Your objective:
Copy every line in the records below that contains the word "change".

(Stored records)
# # # #

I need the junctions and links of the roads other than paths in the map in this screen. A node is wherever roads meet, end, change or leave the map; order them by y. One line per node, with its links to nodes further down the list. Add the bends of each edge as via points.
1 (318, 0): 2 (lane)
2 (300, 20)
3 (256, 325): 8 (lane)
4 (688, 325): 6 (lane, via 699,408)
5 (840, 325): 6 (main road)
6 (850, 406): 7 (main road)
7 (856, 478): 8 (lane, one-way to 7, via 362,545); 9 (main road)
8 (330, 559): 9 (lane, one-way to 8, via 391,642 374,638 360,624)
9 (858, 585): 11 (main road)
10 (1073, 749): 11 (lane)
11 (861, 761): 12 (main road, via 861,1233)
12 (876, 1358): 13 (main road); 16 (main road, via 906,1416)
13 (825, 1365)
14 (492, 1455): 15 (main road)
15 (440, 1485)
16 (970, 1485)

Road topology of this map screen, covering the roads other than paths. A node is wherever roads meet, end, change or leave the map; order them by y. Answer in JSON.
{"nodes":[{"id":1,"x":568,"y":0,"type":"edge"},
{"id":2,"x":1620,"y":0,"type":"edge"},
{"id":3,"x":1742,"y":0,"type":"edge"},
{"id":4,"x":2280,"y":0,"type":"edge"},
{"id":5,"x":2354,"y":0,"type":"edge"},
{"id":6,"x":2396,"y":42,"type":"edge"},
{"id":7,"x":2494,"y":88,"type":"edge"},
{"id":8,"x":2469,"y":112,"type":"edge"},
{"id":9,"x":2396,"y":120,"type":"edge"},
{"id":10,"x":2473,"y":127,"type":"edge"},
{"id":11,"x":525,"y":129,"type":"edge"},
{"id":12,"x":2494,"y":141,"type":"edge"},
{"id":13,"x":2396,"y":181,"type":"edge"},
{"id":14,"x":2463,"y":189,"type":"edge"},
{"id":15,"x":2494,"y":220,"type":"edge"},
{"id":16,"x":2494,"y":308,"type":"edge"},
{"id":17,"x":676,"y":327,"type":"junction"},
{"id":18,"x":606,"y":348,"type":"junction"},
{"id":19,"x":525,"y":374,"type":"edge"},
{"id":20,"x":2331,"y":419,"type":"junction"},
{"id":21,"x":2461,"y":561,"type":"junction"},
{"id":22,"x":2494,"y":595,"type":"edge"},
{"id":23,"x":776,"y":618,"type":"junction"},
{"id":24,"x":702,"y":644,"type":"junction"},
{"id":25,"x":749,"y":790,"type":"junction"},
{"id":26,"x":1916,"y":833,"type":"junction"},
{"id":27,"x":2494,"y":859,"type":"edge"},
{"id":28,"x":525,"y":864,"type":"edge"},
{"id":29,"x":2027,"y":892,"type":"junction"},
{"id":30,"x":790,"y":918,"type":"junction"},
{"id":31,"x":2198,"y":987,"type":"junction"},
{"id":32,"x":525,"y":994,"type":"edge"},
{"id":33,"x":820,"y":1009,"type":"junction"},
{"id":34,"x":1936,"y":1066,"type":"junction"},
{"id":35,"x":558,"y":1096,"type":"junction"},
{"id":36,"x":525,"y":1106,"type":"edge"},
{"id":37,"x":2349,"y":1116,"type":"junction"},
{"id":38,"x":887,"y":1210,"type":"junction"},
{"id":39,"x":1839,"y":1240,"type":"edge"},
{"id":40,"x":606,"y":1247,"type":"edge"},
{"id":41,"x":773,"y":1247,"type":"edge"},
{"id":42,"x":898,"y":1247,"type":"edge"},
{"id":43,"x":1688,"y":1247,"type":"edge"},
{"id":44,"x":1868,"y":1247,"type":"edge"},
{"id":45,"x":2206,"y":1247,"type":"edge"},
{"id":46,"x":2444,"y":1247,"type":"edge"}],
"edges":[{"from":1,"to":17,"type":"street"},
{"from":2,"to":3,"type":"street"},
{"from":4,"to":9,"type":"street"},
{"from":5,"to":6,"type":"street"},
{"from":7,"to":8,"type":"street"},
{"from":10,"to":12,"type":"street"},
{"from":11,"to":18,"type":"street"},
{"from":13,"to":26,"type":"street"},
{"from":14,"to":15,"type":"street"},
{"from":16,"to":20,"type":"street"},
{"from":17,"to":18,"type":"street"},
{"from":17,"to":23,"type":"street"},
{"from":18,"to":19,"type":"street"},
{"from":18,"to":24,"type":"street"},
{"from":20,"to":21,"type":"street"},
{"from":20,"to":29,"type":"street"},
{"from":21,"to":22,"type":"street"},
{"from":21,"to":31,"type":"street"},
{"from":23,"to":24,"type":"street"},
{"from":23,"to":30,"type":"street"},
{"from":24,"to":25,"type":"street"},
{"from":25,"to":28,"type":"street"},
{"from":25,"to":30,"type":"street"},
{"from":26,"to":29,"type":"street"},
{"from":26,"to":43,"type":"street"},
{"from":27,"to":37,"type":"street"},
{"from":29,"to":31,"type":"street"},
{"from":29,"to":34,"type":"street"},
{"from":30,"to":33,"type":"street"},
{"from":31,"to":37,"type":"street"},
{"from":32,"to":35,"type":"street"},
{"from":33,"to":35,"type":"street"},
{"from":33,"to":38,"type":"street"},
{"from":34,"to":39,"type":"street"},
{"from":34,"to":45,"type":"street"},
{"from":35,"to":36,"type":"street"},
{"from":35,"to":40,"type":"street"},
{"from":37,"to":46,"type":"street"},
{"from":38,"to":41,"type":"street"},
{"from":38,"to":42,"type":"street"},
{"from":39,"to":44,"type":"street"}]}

# # # #

Answer section:
I need the junctions and links of the roads other than paths in the map in this screen. A node is wherever roads meet, end, change or leave the map; order them by y. One line per node, with its links to nodes further down the list. Add the bends of each edge as via points.
Road topology of this map screen, covering the roads other than paths. A node is wherever roads meet, end, change or leave the map; order them by y. Answer in JSON.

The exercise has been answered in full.